[TEXT BLOCK Boundary: Start]

But SaturninePluto, - What would you do if somebody claimed to be from your ancestry/ethnicity and culture, if/when they aren’t?
And if you did discover that the whole thing is a scam?

If neither bullying: naming, shaming and ridiculing (i.e. creating a modern day witch hunt) the leader and the followers is not the appropriate response to this – is doing nothing either? As in - letting the phenomena of the scammers, their marketing enablers and ‘victims’ play itself out as their Karma only, ignoring that your cultural identity has been ‘stolen’ and/or misrepresented?

This is a problematic situation also.

You asked what if someone claimed to be from my ancestry and turned out not to be, and if I did discover it to be a scam.

In order for me to discover it to be a scam to begin with, I would have to have evidence, documented as to their lineage and genealogy. I would have to see their medical blood work to prove to me that beyond a doubt that they did not share some genealogy of Mikmaq or pequawket, or some blood proof that they have no percentage of Scottish in them.

See?

And that is what I was talking about- an individual whom gets the facts mixed up, and has a youtube video come out- in order for me to believe they are a total scam artist- I would require that they shared willingly evidence of their genealogy, but who the heck am I to ask that of them?

I have a book on Mikmaq medicine. Now being of this descent you must realize how far back this goes, and how very little information there is out there on my particular North American heritage. With this in mind if it turns out a couple years from now someone posts a blog or a newspaper article about this particular book, and their blog or article speaks of how very very much of that information in the book, being, incorrect, or not so, or untrue...

It wouldn't actually surprise me if very much of it as it stands now, is already incorrect.

There is not very much left of the Native culture here in the west and this is true for many many other places, and their native people.

Many of the old beliefs have been lost.

Name calling, arguing, placing more and more blame, and arguing petty points as you are not a real Medicine Man/Woman Because You Are White. Or you are not a real Shaman because you are only 25 percent of this Russian heritage.

All this does is continue to promote racist thinking and behavior.

Now if there was an upcoming workshop in my area run by someone claiming to be Mikmaq and then channeling the spirit of a Navajo cheif, and what he said in his workshops according to others by word of mouth was majority Navajo beliefs, what would I do? If I could afford to I'd go attend his workshop and see what it actually is all about then. And after that, then I would make up my mind on whether or not I feel the workshop was worth my time. And if he did talk quite a bit about Navajo beliefs as opposed to Mikmaq it wouldn't bother me in the least. I happen to love to learn about the beliefs of others.

And even still if I seriously and adamantly did not particularly care for any of it, I personally would not openly and publicly call the person a fraud. And if someone elsewhere made mention of an interest of going to the workshop of said person, I would not in any way shape or form tell them- He's a fake! Don't bother!

Because what somebody else does or does not do is not at all for me to say, and they have to be the one's to make up their own minds.

And I expect to make up my own mind about others as well.

So when people say- Tom Brown Jr made both Rick and Grandfather up in his books, he learned from "White" professors at his college in New Jersey!

I auto think- "Tiffany told Amanda so and so punched your locker!"

All the response others are ever going to actually get out of me when people say such things is "So"?

Well she punched it...

Did she break it?

No.

Well alright then....

Personally I understand why Native people of certain areas would get upset if their beliefs are being misrepresented. Or if people not of their decent are making those claims.

It is reasonable to be upset and this is something the world really does need to bring to light and talk about, and talk about Honestly more.

It is not reasonable to keep feeding the fires of hatred in my perspective.

[TEXT BLOCK Boundary: End]

In the post about claims of ancestry and culture, what book does the writer say they own? The lines below come from a separate source unrelated to the post.

[DATA BELOW Boundary: Start]

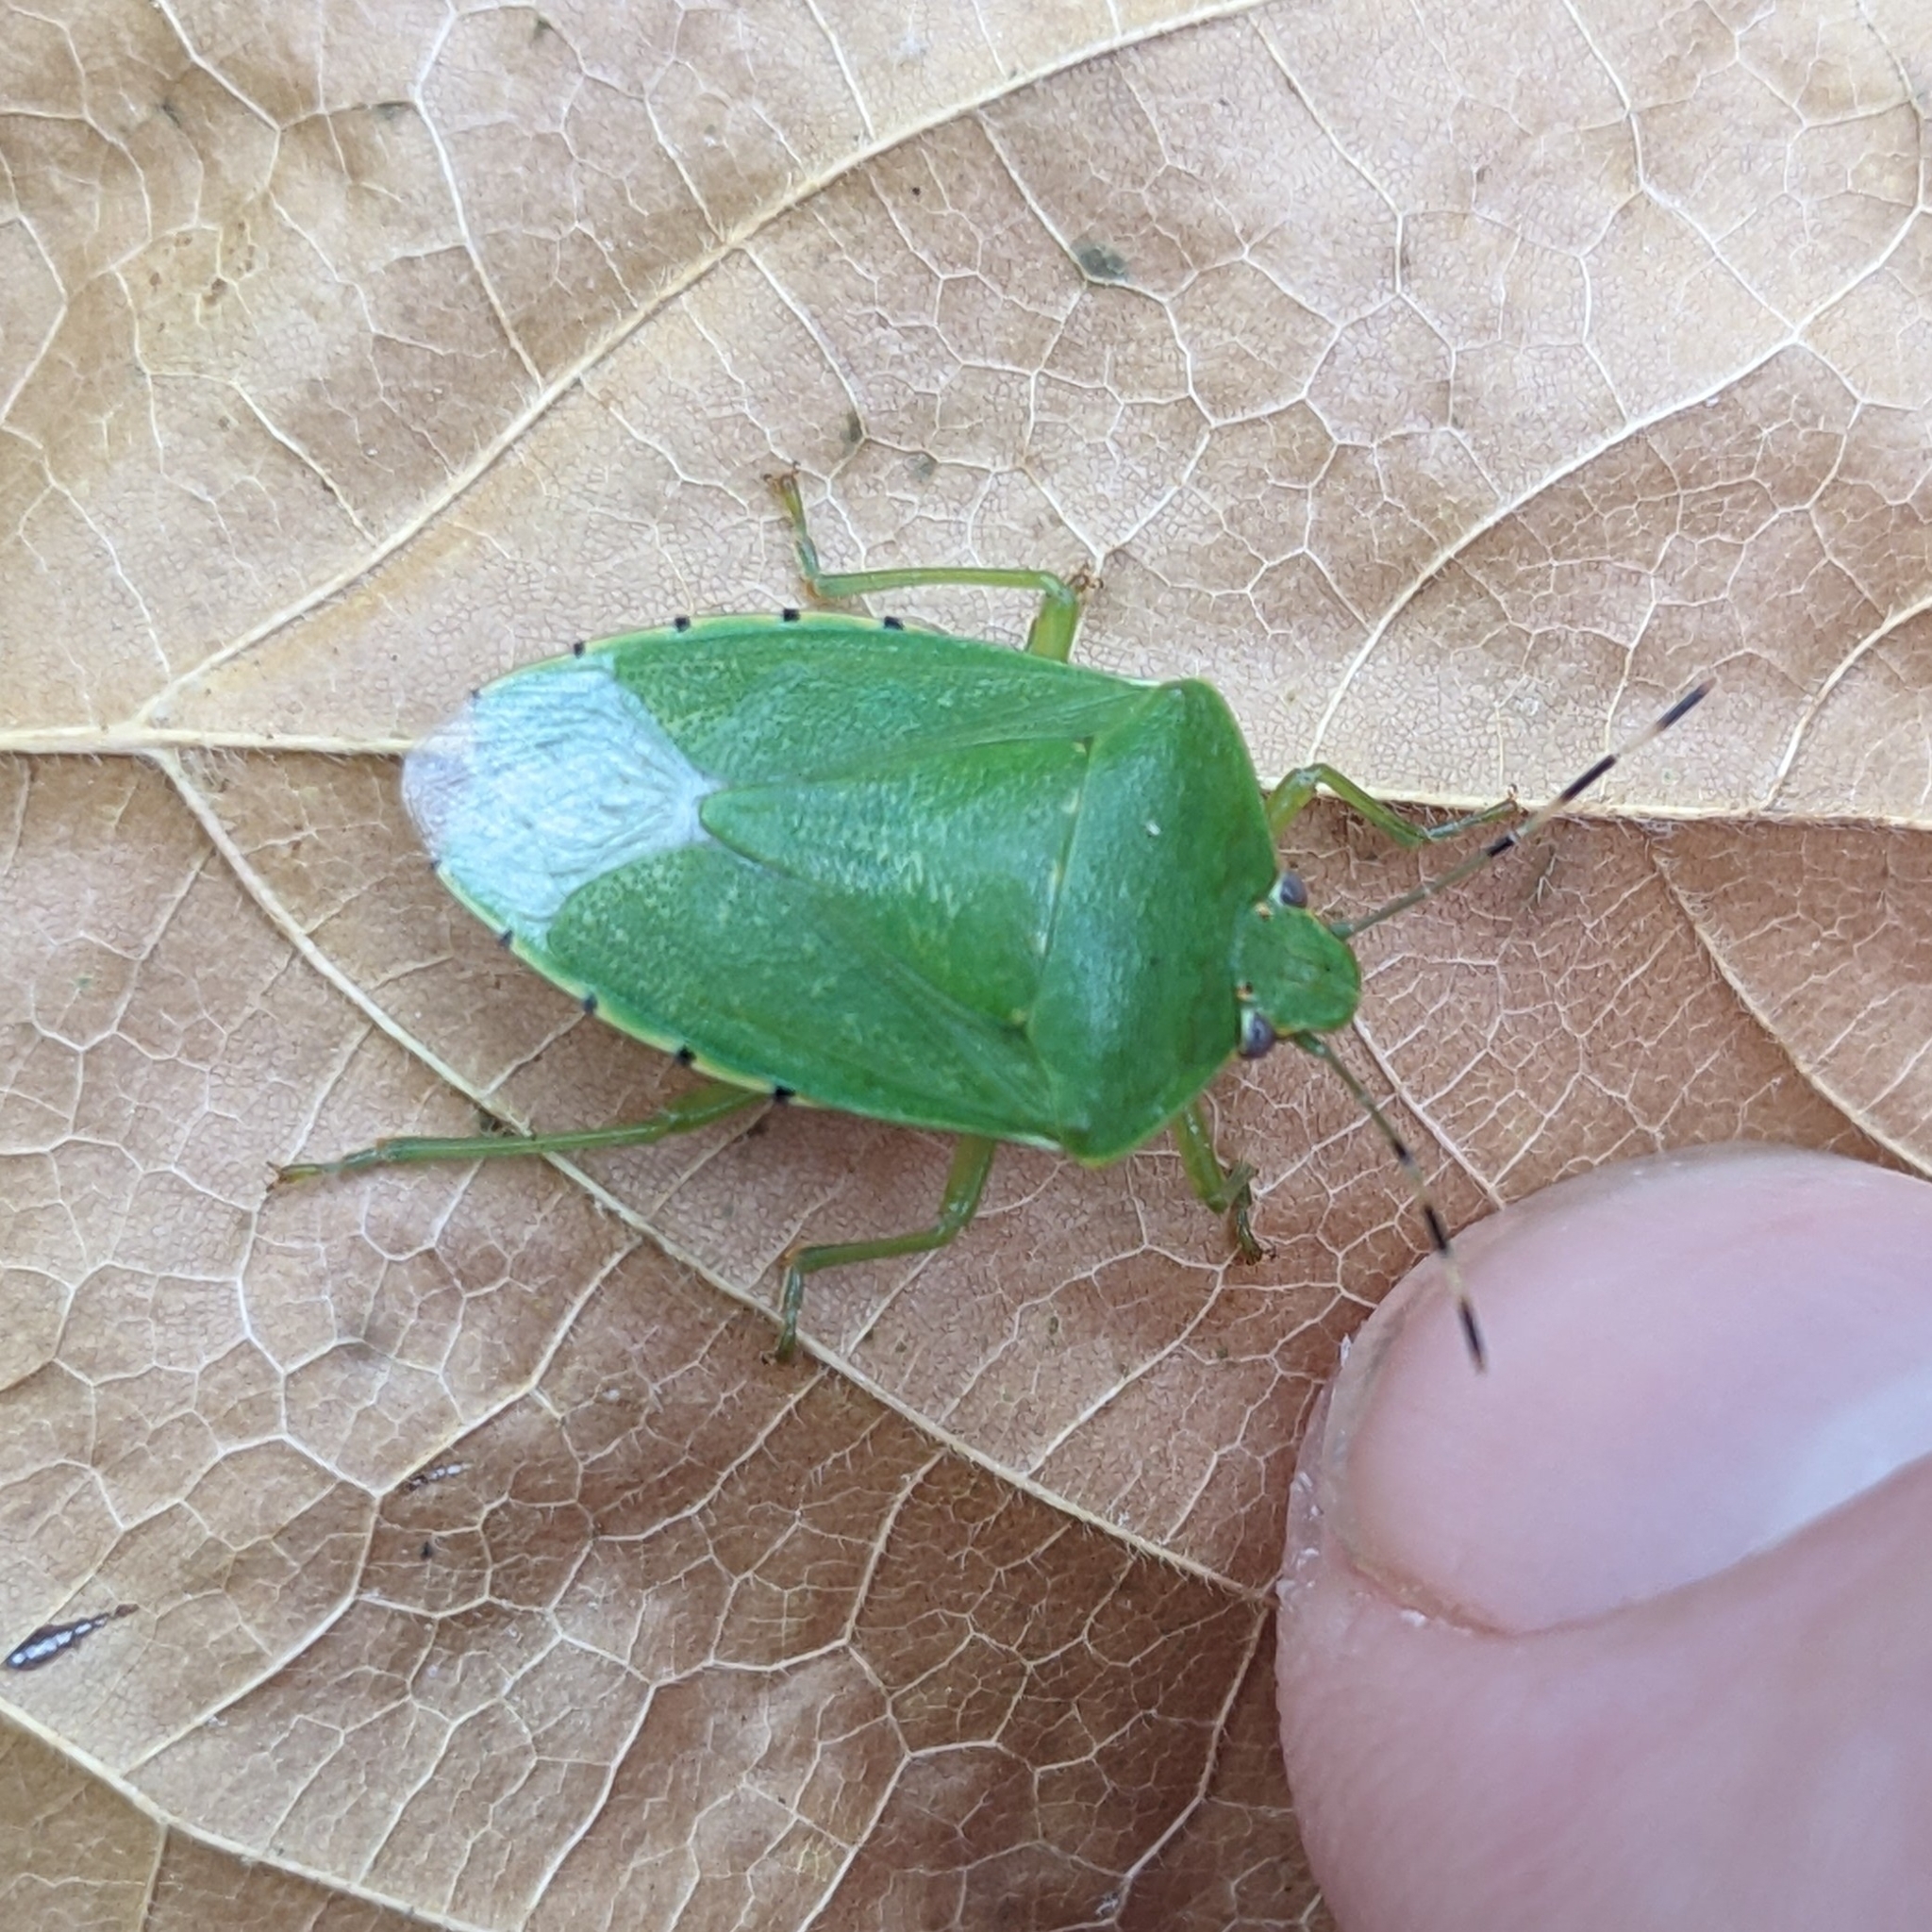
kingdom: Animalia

[DATA BELOW Boundary: End]

:: ANSWER BOX ::
A book on Mikmaq medicine.